* Start EXCERPTED PASSAGE *
# Update Re: Beige Ears



## Muffin's Mama (Mar 3, 2012)

Hi everyone,
Last night I was sent several more pictures of our new little one and his ears aren't as dark as they looked in the first picture. They are only slightly cream-colored. He is adorable! The breeder says he will only be 5lbs full-grown. He'll be ready for his new home at the end of the month. I'll post pics when I get him. I'm letting my husband name him and he decided on "Buster". I wasn't too thrilled with it but when I saw our little guy's face, he looks just like a Buster! We are SO excited!
Thanks for reassuring me about the puppy's ear color. 
Jane


----------



## Snowbody (Jan 3, 2009)

Jane - I'm so happy for you. Sounds like you won't be able to wait for March to be over. :HistericalSmiley::HistericalSmiley: I love that a cute cuddly little Maltese will be named Buster. :smrofl::smrofl: Can't wait to see pix.
* End EXCERPTED PASSAGE *
- _TO-DO LIST_:
- 1) In the forum thread about the puppy's beige ears, list every emoticon code in the reply, including repeats, in the order they appear.
- 2) Echo the forum thread about the puppy's beige ears from "Thanks for reassuring" to "to see pix.".
- 3) According to the forum thread about the puppy's beige ears, how much does the breeder say the puppy will weigh full-grown?
* Start DATA EXTRACT *
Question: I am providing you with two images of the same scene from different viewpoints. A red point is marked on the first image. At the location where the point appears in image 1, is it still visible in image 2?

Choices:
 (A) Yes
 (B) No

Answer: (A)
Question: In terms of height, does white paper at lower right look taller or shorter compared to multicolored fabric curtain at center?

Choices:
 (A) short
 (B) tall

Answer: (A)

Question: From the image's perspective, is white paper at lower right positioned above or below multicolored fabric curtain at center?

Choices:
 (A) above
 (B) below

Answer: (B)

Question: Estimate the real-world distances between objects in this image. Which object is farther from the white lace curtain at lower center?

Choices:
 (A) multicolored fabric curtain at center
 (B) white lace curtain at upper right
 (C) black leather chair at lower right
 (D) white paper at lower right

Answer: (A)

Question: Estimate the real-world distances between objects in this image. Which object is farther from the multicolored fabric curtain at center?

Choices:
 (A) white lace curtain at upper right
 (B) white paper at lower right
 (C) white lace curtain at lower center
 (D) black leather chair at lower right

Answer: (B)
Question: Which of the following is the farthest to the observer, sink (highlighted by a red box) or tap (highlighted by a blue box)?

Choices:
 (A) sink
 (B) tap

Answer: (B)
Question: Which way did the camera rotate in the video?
* End DATA EXTRACT *
- _RESULTS IN ORDER_:
- 1)
:HistericalSmiley:
:HistericalSmiley:
:smrofl:
:smrofl:

- 2)
Thanks for reassuring me about the puppy's ear color. 
Jane


----------



## Snowbody (Jan 3, 2009)

Jane - I'm so happy for you. Sounds like you won't be able to wait for March to be over. :HistericalSmiley::HistericalSmiley: I love that a cute cuddly little Maltese will be named Buster. :smrofl::smrofl: Can't wait to see pix.

- 3) Only 5 lbs.